# Back Door Account
### Add an account to an unlocked PC before the keystrokes are caught
---
Simple script that adds an administrative user for later access. Only works, of course, if the PC is unlocked. However this is a nice complement to the SkeletonKey payload: just add the new user when you unlock the PC.

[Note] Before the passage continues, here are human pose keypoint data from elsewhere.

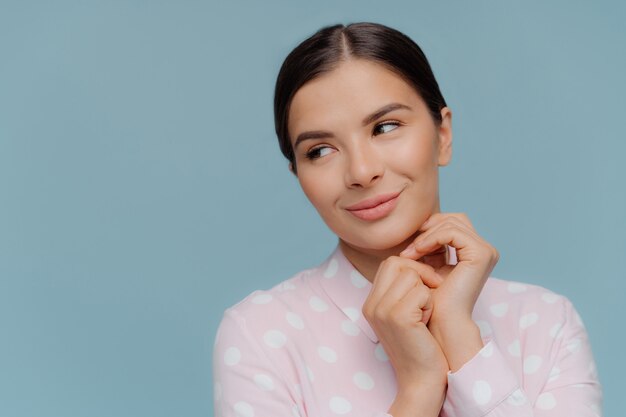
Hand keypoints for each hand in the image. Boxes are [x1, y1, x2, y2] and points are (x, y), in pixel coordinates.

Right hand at [362, 256, 447, 415]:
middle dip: (420, 273)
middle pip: (398, 263)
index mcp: (371, 303)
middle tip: (430, 295)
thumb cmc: (420, 345)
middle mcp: (372, 305)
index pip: (390, 263)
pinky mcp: (399, 317)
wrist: (421, 379)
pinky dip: (430, 304)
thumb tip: (415, 263)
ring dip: (426, 292)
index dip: (412, 268)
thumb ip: (402, 290)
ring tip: (425, 313)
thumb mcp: (405, 313)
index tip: (426, 286)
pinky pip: (422, 292)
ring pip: (412, 275)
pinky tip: (426, 322)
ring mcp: (382, 310)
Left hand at [399, 213, 498, 369]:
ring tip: (410, 254)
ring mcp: (486, 251)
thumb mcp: (429, 265)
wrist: (440, 322)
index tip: (409, 247)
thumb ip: (430, 245)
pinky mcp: (481, 254)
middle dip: (428, 229)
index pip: (450, 224)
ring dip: (426, 235)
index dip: (428, 230)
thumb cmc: (431, 299)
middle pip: (453, 219)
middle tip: (409, 248)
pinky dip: (431, 238)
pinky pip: (452, 232)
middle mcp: (484, 250)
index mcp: (473, 252)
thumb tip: (420, 224)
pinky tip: (418, 252)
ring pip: (451, 223)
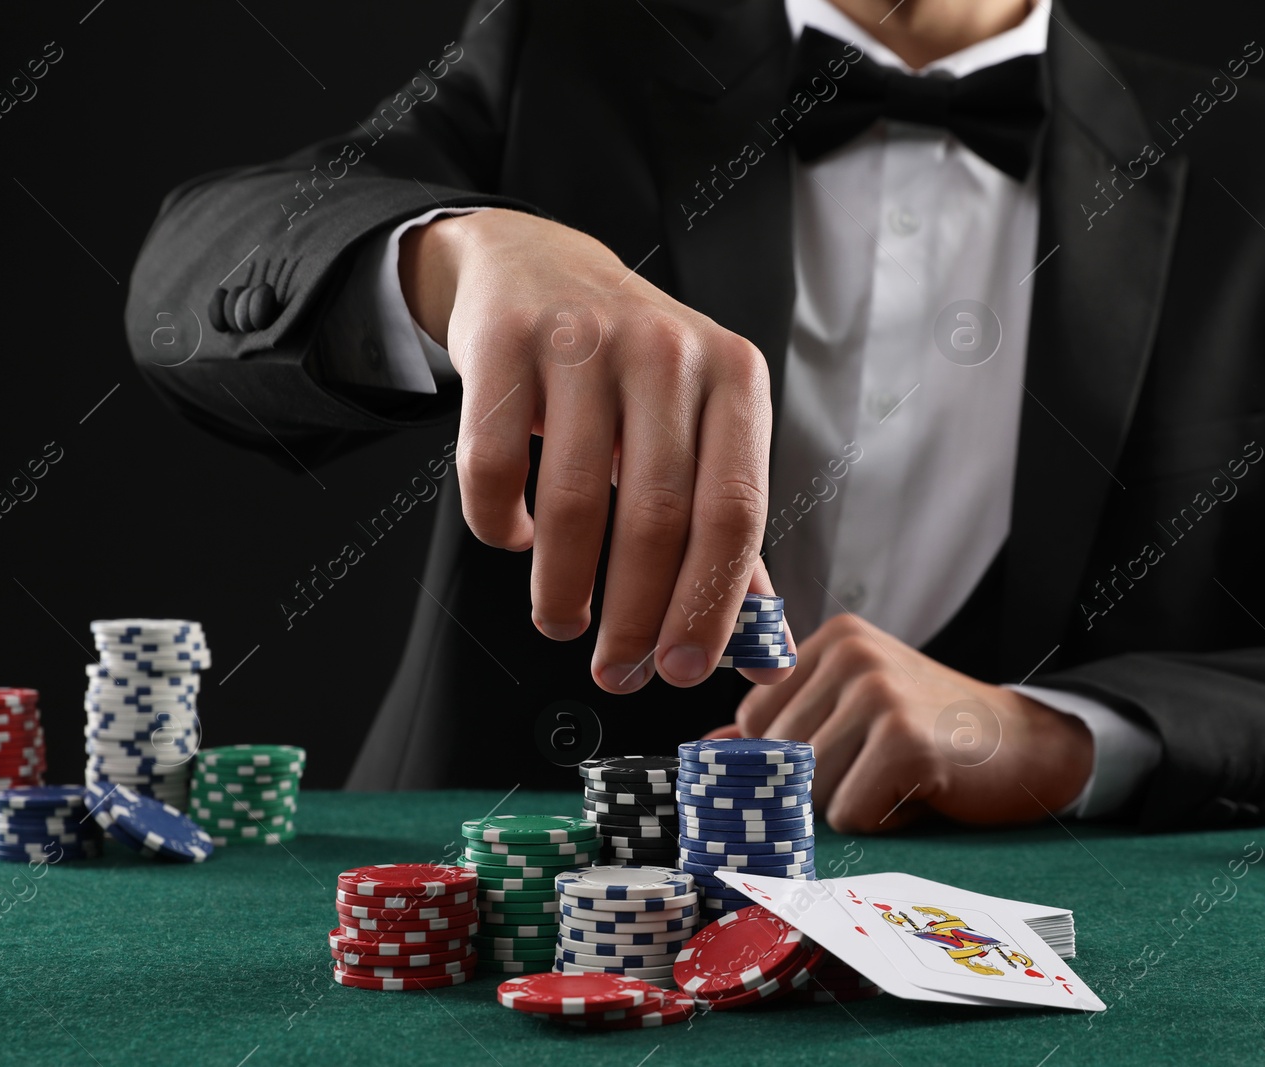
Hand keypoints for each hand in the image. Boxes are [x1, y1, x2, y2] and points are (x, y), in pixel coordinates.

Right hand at [400, 209, 793, 692]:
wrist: (537, 263)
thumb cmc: (634, 373)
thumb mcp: (701, 428)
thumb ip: (729, 539)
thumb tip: (770, 658)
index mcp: (735, 378)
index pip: (734, 512)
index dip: (710, 604)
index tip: (682, 670)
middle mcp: (668, 351)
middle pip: (658, 517)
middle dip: (636, 616)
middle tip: (617, 671)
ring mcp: (585, 341)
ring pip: (575, 501)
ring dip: (563, 588)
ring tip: (562, 621)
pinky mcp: (505, 343)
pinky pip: (494, 467)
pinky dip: (500, 526)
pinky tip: (516, 538)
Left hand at [712, 614, 1093, 832]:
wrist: (1029, 745)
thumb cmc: (934, 734)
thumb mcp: (855, 715)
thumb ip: (783, 730)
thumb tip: (705, 756)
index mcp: (832, 640)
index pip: (755, 722)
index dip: (795, 758)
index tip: (852, 748)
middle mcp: (851, 654)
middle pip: (780, 758)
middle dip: (825, 786)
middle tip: (883, 767)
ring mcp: (879, 692)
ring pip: (810, 789)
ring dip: (854, 804)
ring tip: (900, 777)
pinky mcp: (904, 739)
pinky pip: (849, 814)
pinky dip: (881, 821)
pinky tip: (919, 791)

The payload was tested on Windows 10.

*Setup*
1. Connect the Key Croc and place into arming mode
2. Place `addadmin.txt` in the payloads directory
3. Change the `BACKDOOR_USER` variable to something that will blend into the environment
4. Change the `BACKDOOR_PASS` variable to a reasonably strong password
5. Optionally change the MATCH string to a unique passphrase of your choice
6. Eject the Key Croc safely

The Key Croc is ready for deployment.

*Deploy*
1. Connect the Key Croc to target in attack configuration
2. If you are lucky enough to find yourself at an unlocked screen, type `__addadmin`
3. With some luck, your user name and password will be added

*Cleanup*
1. Remove the user from the admin group: `net localgroup administrators officeadmin /delete`
2. Remove the user from the system: `net users officeadmin /delete`

*What’s up with the name SaintCrossbow?*
Most of it is because it wasn’t taken. Other than that, I’m a big fan of the literary Saint by Leslie Charteris: a vigilante type who very kindly takes on problem people, serves his own justice, and has a great deal of fun doing it. Also, I just can’t help but think that crossbows are cool.